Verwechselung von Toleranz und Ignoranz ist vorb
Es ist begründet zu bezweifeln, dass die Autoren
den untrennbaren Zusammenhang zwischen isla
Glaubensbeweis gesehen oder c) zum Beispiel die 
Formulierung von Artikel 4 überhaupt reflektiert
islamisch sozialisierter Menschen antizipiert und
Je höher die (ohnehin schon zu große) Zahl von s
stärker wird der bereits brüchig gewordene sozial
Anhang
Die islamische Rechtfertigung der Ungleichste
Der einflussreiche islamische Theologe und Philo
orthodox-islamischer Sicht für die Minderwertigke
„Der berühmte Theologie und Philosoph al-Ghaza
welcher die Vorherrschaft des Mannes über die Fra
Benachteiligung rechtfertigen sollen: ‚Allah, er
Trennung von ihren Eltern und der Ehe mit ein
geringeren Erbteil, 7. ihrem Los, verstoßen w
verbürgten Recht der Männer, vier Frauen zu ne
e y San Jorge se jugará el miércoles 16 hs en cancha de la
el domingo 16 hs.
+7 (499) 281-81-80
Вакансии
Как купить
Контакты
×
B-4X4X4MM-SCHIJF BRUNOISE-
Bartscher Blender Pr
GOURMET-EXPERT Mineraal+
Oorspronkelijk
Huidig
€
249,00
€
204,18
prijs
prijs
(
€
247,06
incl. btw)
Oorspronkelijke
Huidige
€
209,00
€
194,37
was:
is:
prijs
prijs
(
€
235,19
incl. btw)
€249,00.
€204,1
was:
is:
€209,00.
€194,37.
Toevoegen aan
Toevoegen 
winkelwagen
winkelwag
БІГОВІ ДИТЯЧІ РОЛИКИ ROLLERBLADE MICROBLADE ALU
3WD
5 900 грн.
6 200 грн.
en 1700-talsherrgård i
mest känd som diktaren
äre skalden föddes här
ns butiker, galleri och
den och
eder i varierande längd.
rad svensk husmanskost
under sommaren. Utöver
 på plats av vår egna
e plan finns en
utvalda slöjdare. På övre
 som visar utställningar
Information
■ ■ ■ ■
Transcribe every line of the listing above character for character, keeping the original line breaks, spelling, and punctuation.

* Task answer:
Verwechselung von Toleranz und Ignoranz ist vorb
Es ist begründet zu bezweifeln, dass die Autoren
den untrennbaren Zusammenhang zwischen isla
Glaubensbeweis gesehen oder c) zum Beispiel die 
Formulierung von Artikel 4 überhaupt reflektiert
islamisch sozialisierter Menschen antizipiert und
Je höher die (ohnehin schon zu große) Zahl von s
stärker wird der bereits brüchig gewordene sozial
Anhang
Die islamische Rechtfertigung der Ungleichste
Der einflussreiche islamische Theologe und Philo
orthodox-islamischer Sicht für die Minderwertigke
„Der berühmte Theologie und Philosoph al-Ghaza
welcher die Vorherrschaft des Mannes über die Fra
Benachteiligung rechtfertigen sollen: ‚Allah, er
Trennung von ihren Eltern und der Ehe mit ein
geringeren Erbteil, 7. ihrem Los, verstoßen w
verbürgten Recht der Männer, vier Frauen zu ne
e y San Jorge se jugará el miércoles 16 hs en cancha de la
el domingo 16 hs.
+7 (499) 281-81-80
Вакансии
Как купить
Контакты
×
B-4X4X4MM-SCHIJF BRUNOISE-
Bartscher Blender Pr
GOURMET-EXPERT Mineraal+
Oorspronkelijk
Huidig
€
249,00
€
204,18
prijs
prijs
(
€
247,06
incl. btw)
Oorspronkelijke
Huidige
€
209,00
€
194,37
was:
is:
prijs
prijs
(
€
235,19
incl. btw)
€249,00.
€204,1
was:
is:
€209,00.
€194,37.
Toevoegen aan
Toevoegen 
winkelwagen
winkelwag
БІГОВІ ДИТЯЧІ РОЛИКИ ROLLERBLADE MICROBLADE ALU
3WD
5 900 грн.
6 200 грн.
en 1700-talsherrgård i
mest känd som diktaren
äre skalden föddes här
ns butiker, galleri och
den och
eder i varierande längd.
rad svensk husmanskost
under sommaren. Utöver
 på plats av vår egna
e plan finns en
utvalda slöjdare. På övre
 som visar utställningar
Information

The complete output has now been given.